Ambrose has worked at the New York Botanical Garden since 2008. Hired as an Assistant Curator in the Plant Genomics department in 2008, she was promoted to Associate Curator in 2014. In 2017, Ambrose was named Director of Laboratory Research. Ambrose's research interest is in Plant Evolutionary Developmental Genomics with research foci in Evolution as it relates to Molecular Biology and Genomics and Biochemistry as they relate to Gene Expression/Gene Regulation and Genetics/Development. Her Evo-Devo research has continued to expand into work with leaves and seeds, using the latest scientific techniques to understand the evolution of morphological novelties. Recent projects also include the use of machine learning to identify herbarium specimens through kaggle competitions, notably in 2019 and 2020.

====Current research projects====
- Evolution and Development in Lycophytes and Ferns
- Fruit Evolution and Development
- Transforming Selaginella Apoda Into a Major Model Species
- Elaphoglossum – the deer tongue ferns

===Scientific outreach===
In addition to her academic work, Ambrose is very active in scientific outreach activities in New York City, through CUNY, NYBG, and other local organizations including Cooper Hewitt.

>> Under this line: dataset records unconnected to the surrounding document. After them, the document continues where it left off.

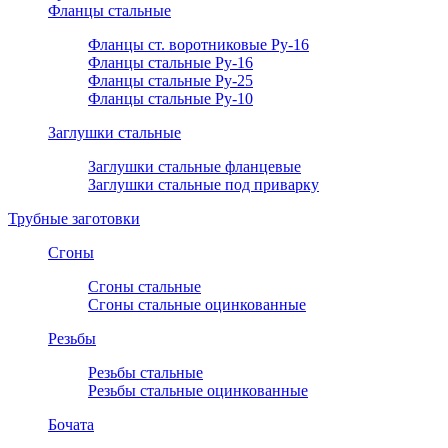
Фланцы стальные
Фланцы ст. воротниковые Ру-16
Фланцы стальные Ру-16
Фланцы стальные Ру-25
Фланцы стальные Ру-10
Заглушки стальные
Заглушки стальные фланцевые
Заглушки стальные под приварку
Трубные заготовки
Сгоны
Сгоны стальные
Сгоны стальные оцинкованные
Резьбы
Резьбы стальные
Резьбы стальные оцинкованные
Бочата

== Selected works and publications ==
===Publications===

- B.A. Ambrose and A. Vasco (2016) Bringing the multicellular fern meristem into focus. New Phytologist 210: 790-793.
- Ambrose, B.A. (2010) MADS-Box Genes in Plant Evolution and Development. International Journal of Plant Developmental Biology 4: 30-37.
- B.A. Ambrose, S. Espinosa-Matías, S. Vázquez-Santana, F. Vergara-Silva, E. Martínez, J. Márquez-Guzmán and E. Alvarez-Buylla. (2006) Comparative developmental series of the Mexican triurids support a euanthial interpretation for the unusual reproductive axes of Lacandonia schismatica (Triuridaceae). Am. J. Bot. 93: 15-35.
- B.A. Ambrose and K. Prasad. MADS about Plant Development. (2004) NZ Bioscience (August) 8-13.
- B.A. Ambrose, D.R. Lerner, P. Ciceri, C.M. Padilla, M.F. Yanofsky, and R.J. Schmidt (2000) Molecular and genetic analyses of the Silky1 gene reveal conservation in floral organ specification between eudicots and monocots. Molecular Cell 5: 569-579.

===Books===
- Barbara A. Ambrose and Michael D. Purugganan, Editors. 2013. ‘The Evolution of Plant Form’ Annual Plant Reviews 45. Wiley-Blackwell, London.
- Barbara A. Ambrose. 2013. The Morphology and Development of Lycophytes in ‘The Evolution of Plant Form’ B.A. Ambrose and M.D. Purugganan (Eds.) Annual Plant Reviews 45. Wiley-Blackwell, London.
- Barbara A. Ambrose and Cristina Ferrandiz. 2013. Development and the Evolution of Form in ‘The Evolution of Plant Form’ B.A. Ambrose and M.D. Purugganan (Eds.) Annual Plant Reviews 45. Wiley-Blackwell, London.